WHAT TO WORK ON: Write out, word for word, everything from the start of the rows down to the line containing "de la ciudad de Córdoba).", including that line. Leave the pictures out.

[Saved data entries]
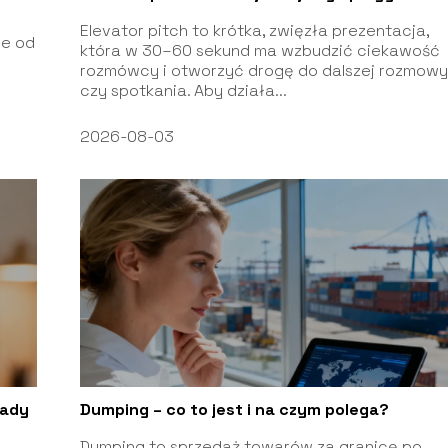
Elevator pitch to krótka, zwięzła prezentacja,
je od
która w 30–60 sekund ma wzbudzić ciekawość
rozmówcy i otworzyć drogę do dalszej rozmow
czy spotkania. Aby działa...
2026-08-03
sady
Dumping – co to jest i na czym polega?
Dumping to sprzedaż towarów za granicę po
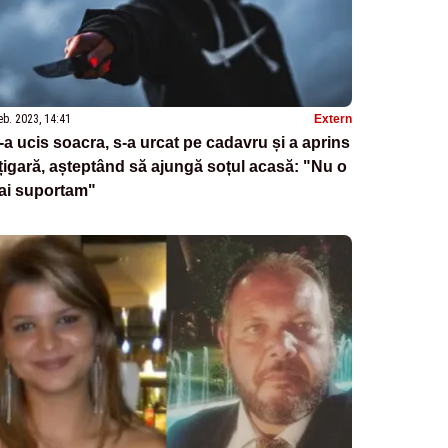
eb. 2023, 14:41
Extern
-a ucis soacra, s-a urcat pe cadavru și a aprins
țigară, așteptând să ajungă soțul acasă: "Nu o
ai suportam"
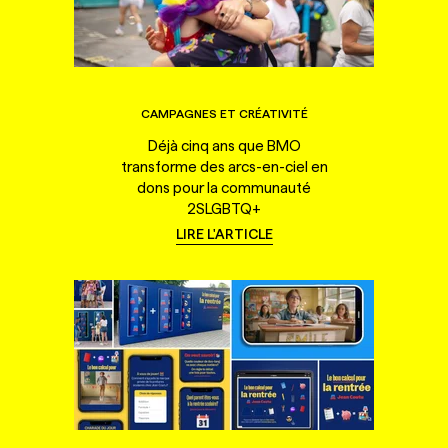
CAMPAGNES ET CRÉATIVITÉ
Déjà cinq ans que BMO
transforme des arcs-en-ciel en
dons pour la communauté
2SLGBTQ+
LIRE L'ARTICLE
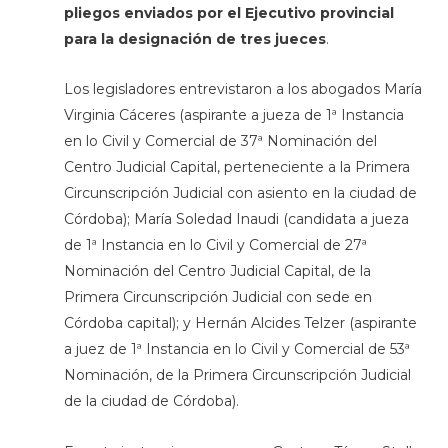
pliegos enviados por el Ejecutivo provincial
para la designación de tres jueces
.
Los legisladores entrevistaron a los abogados María
Virginia Cáceres (aspirante a jueza de 1ª Instancia
en lo Civil y Comercial de 37ª Nominación del
Centro Judicial Capital, perteneciente a la Primera
Circunscripción Judicial con asiento en la ciudad de
Córdoba); María Soledad Inaudi (candidata a jueza
de 1ª Instancia en lo Civil y Comercial de 27ª
Nominación del Centro Judicial Capital, de la
Primera Circunscripción Judicial con sede en
Córdoba capital); y Hernán Alcides Telzer (aspirante
a juez de 1ª Instancia en lo Civil y Comercial de 53ª
Nominación, de la Primera Circunscripción Judicial
de la ciudad de Córdoba).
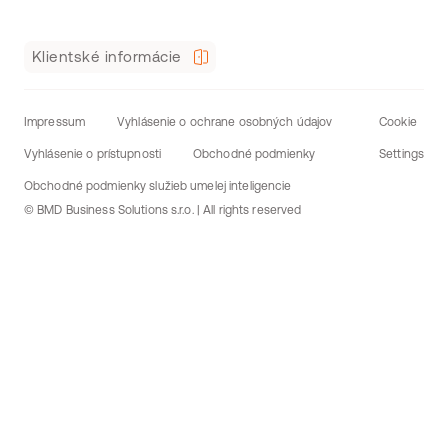
Klientské informácie
Impressum
Vyhlásenie o ochrane osobných údajov
Cookie
Vyhlásenie o prístupnosti
Obchodné podmienky
Settings
Obchodné podmienky služieb umelej inteligencie
© BMD Business Solutions s.r.o. | All rights reserved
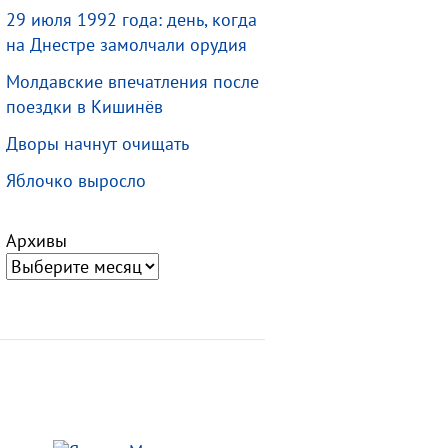
29 июля 1992 года: день, когда
на Днестре замолчали орудия
Молдавские впечатления после
поездки в Кишинёв
Дворы начнут очищать
Яблочко выросло
Архивы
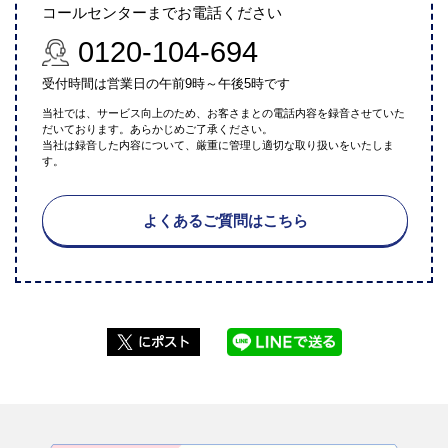
コールセンターまでお電話ください
0120-104-694
受付時間は営業日の午前9時～午後5時です
当社では、サービス向上のため、お客さまとの電話内容を録音させていた
だいております。あらかじめご了承ください。
当社は録音した内容について、厳重に管理し適切な取り扱いをいたしま
す。
よくあるご質問はこちら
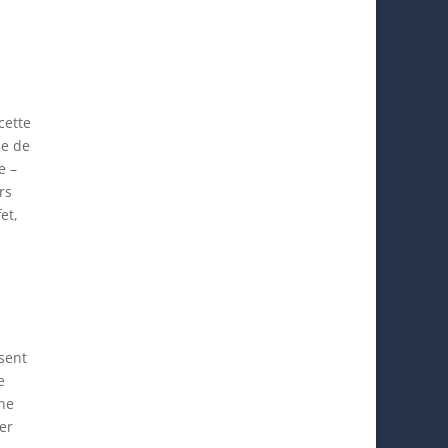
cette
se de
e –
rs
et,
ssent
e
une
er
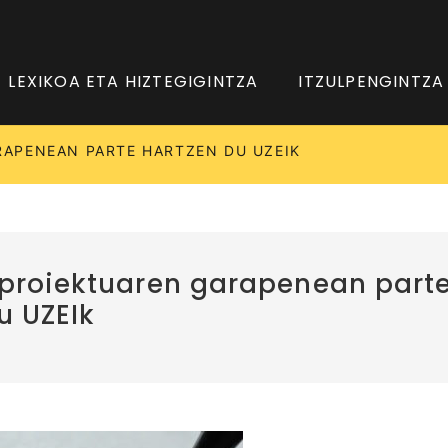
LEXIKOA ETA HIZTEGIGINTZA
ITZULPENGINTZA
APENEAN PARTE HARTZEN DU UZEIK
proiektuaren garapenean part
u UZEIk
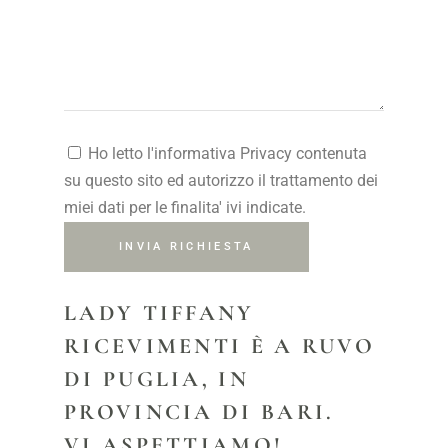
Ho letto l'informativa Privacy contenuta
su questo sito ed autorizzo il trattamento dei
miei dati per le finalita' ivi indicate.
INVIA RICHIESTA
LADY TIFFANY
RICEVIMENTI È A RUVO
DI PUGLIA, IN
PROVINCIA DI BARI.
VI ASPETTIAMO!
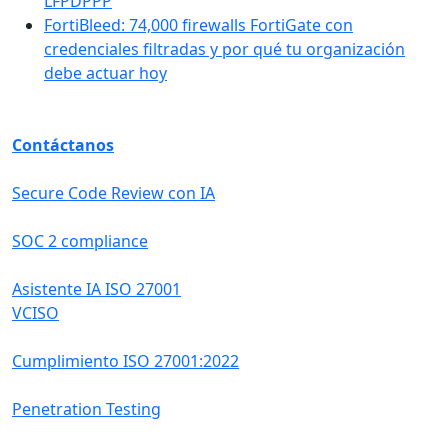
LFPDPPP
FortiBleed: 74,000 firewalls FortiGate con
credenciales filtradas y por qué tu organización
debe actuar hoy
Contáctanos
Secure Code Review con IA
SOC 2 compliance
Asistente IA ISO 27001
VCISO
Cumplimiento ISO 27001:2022
Penetration Testing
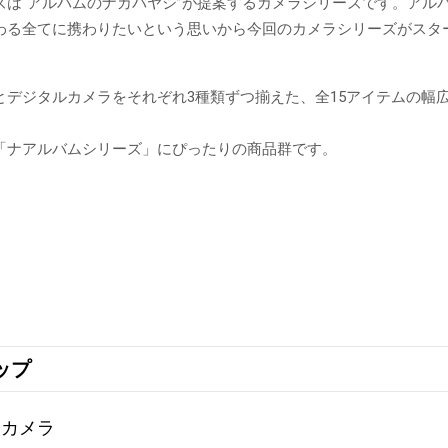
ズは“アルバムのナカバヤシ”が提案するカメラシリーズです。アル
わる全てに携わりたいという思いから今回のカメラシリーズがスタ
とデジタルカメラをそれぞれ3種類ずつ揃えた、全15アイテムの幅
「ナアルバムシリーズ」にぴったりの商品群です。
ップ
ナカメラ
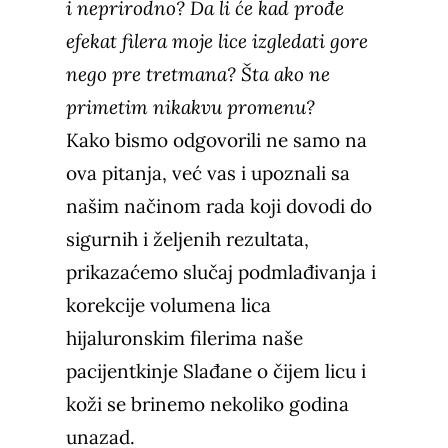
i neprirodno
? Da li će kad prođe
efekat filera moje lice izgledati gore
nego pre tretmana?
Šta ako ne
primetim nikakvu promenu?
Kako bismo odgovorili ne samo na
ova pitanja, već vas i upoznali sa
našim načinom rada koji dovodi do
sigurnih i željenih rezultata,
prikazaćemo slučaj podmlađivanja i
korekcije volumena lica
hijaluronskim filerima naše
pacijentkinje Slađane o čijem licu i
koži se brinemo nekoliko godina
unazad.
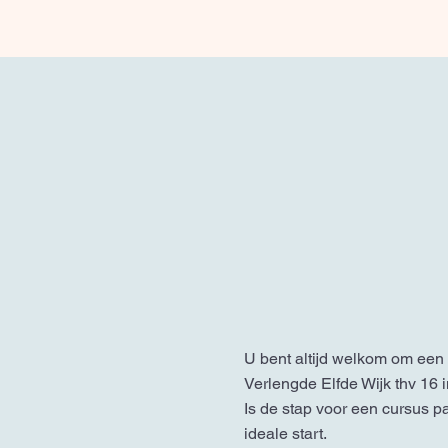
U bent altijd welkom om een 
Verlengde Elfde Wijk thv 16 
Is de stap voor een cursus p
ideale start.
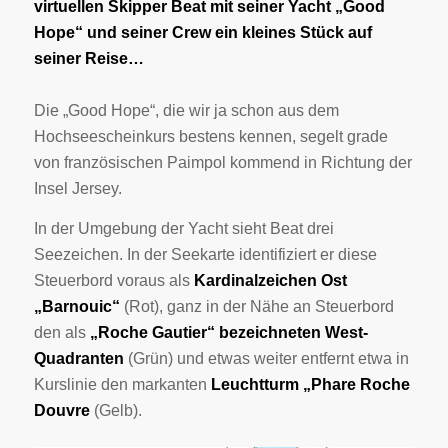
virtuellen Skipper Beat mit seiner Yacht „Good
Hope“ und seiner Crew ein kleines Stück auf
seiner Reise…
Die „Good Hope“, die wir ja schon aus dem
Hochseescheinkurs bestens kennen, segelt grade
von französischen Paimpol kommend in Richtung der
Insel Jersey.
In der Umgebung der Yacht sieht Beat drei
Seezeichen. In der Seekarte identifiziert er diese
Steuerbord voraus als
Kardinalzeichen Ost
„Barnouic“
(Rot), ganz in der Nähe an Steuerbord
den als
„Roche Gautier“ bezeichneten West-
Quadranten
(Grün) und etwas weiter entfernt etwa in
Kurslinie den markanten
Leuchtturm „Phare Roche
Douvre
(Gelb).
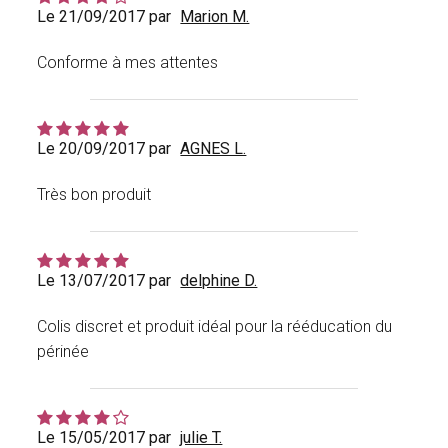
Le 21/09/2017 par
Marion M.
Conforme à mes attentes
Le 20/09/2017 par
AGNES L.
Très bon produit
Le 13/07/2017 par
delphine D.
Colis discret et produit idéal pour la rééducation du
périnée
Le 15/05/2017 par
julie T.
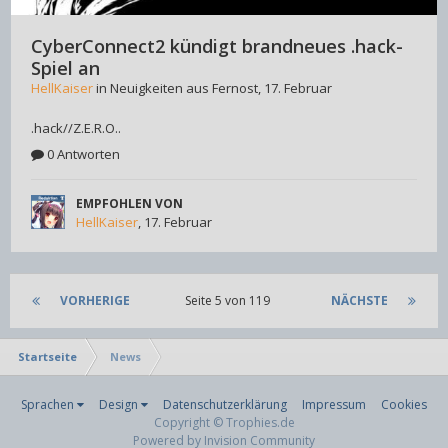
CyberConnect2 kündigt brandneues .hack-
Spiel an
HellKaiser
in
Neuigkeiten aus Fernost
,
17. Februar
.hack//Z.E.R.O..
0 Antworten
EMPFOHLEN VON
HellKaiser
,
17. Februar
VORHERIGE
Seite 5 von 119
NÄCHSTE
Startseite
News
Sprachen
Design
Datenschutzerklärung
Impressum
Cookies
Copyright © Trophies.de
Powered by Invision Community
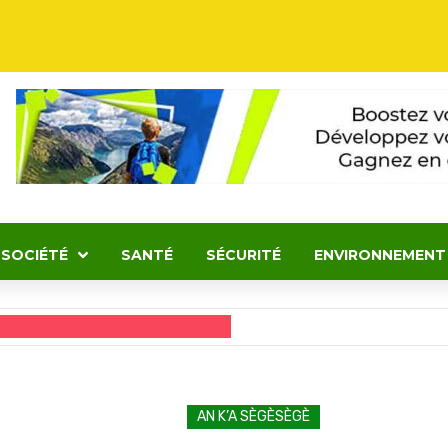
SOCIÉTÉ
SANTÉ
SÉCURITÉ
ENVIRONNEMENT
AN K’A SÈGÈSÈGÈ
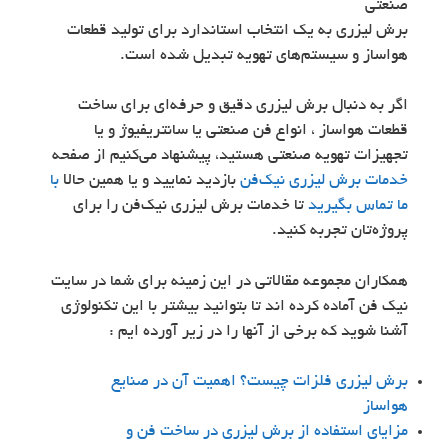
صنعتی
برش لیزری به یک انتخاب استاندارد برای تولید قطعات
هواساز و سیستم‌های تهویه تبدیل شده است.
اگر به دنبال برش لیزری دقیق و حرفه‌ای برای ساخت
قطعات هواساز ، انواع فن صنعتی یا سانتریفیوژ و یا
تجهیزات تهویه صنعتی هستید، پیشنهاد می‌کنیم از صفحه
خدمات برش لیزری نیک‌فن
بازدید نمایید و یا همین حالا
با
ما تماس بگیرید
تا خدمات برش لیزری نیک‌فن را برای
پروژه‌تان تجربه کنید.
همکاران مجموعه مقالاتی در این زمینه برای شما در سایت
نیک فن آماده کرده اند تا بتوانید بیشتر با این تکنولوژی
آشنا شوید که برخی از آنها را در زیر آورده ایم :
برش لیزری فلزات چیست؟ اهمیت آن در صنایع
هواساز
مزایای استفاده از برش لیزری در ساخت فن‌ و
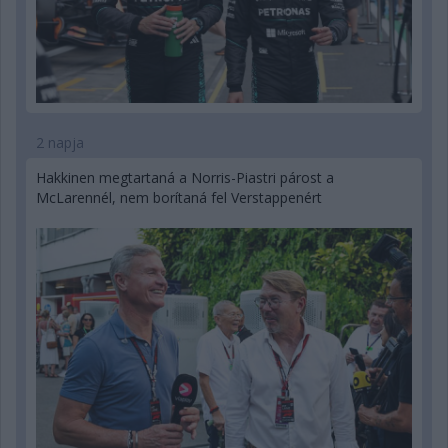
2 napja
Hakkinen megtartaná a Norris-Piastri párost a
McLarennél, nem borítaná fel Verstappenért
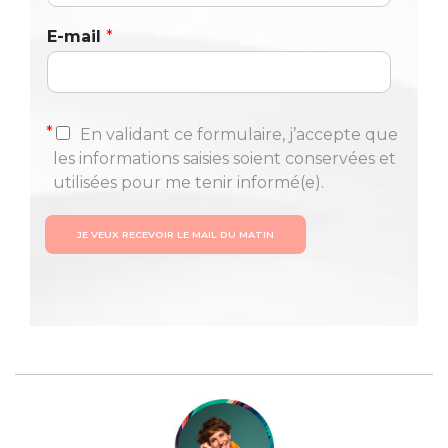
E-mail
*
*
En validant ce formulaire, j’accepte que
les informations saisies soient conservées et
utilisées pour me tenir informé(e).
JE VEUX RECEVOIR LE MAIL DU MATIN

TASK ANSWER:
Elevator pitch to krótka, zwięzła prezentacja,
je od
która w 30–60 sekund ma wzbudzić ciekawość
rozmówcy i otworzyć drogę do dalszej rozmow
czy spotkania. Aby działa...
2026-08-03
sady
Dumping – co to jest i na czym polega?
Dumping to sprzedaż towarów za granicę po
eb. 2023, 14:41
Extern
-a ucis soacra, s-a urcat pe cadavru și a aprins
țigară, așteptând să ajungă soțul acasă: "Nu o
ai suportam"
CAMPAGNES ET CRÉATIVITÉ
Déjà cinq ans que BMO
transforme des arcs-en-ciel en
dons pour la communauté
2SLGBTQ+
LIRE L'ARTICLE
pliegos enviados por el Ejecutivo provincial
para la designación de tres jueces
.
Los legisladores entrevistaron a los abogados María
Virginia Cáceres (aspirante a jueza de 1ª Instancia
en lo Civil y Comercial de 37ª Nominación del
Centro Judicial Capital, perteneciente a la Primera
Circunscripción Judicial con asiento en la ciudad de
Córdoba); María Soledad Inaudi (candidata a jueza
de 1ª Instancia en lo Civil y Comercial de 27ª
Nominación del Centro Judicial Capital, de la
Primera Circunscripción Judicial con sede en
Córdoba capital); y Hernán Alcides Telzer (aspirante
a juez de 1ª Instancia en lo Civil y Comercial de 53ª
Nominación, de la Primera Circunscripción Judicial
de la ciudad de Córdoba).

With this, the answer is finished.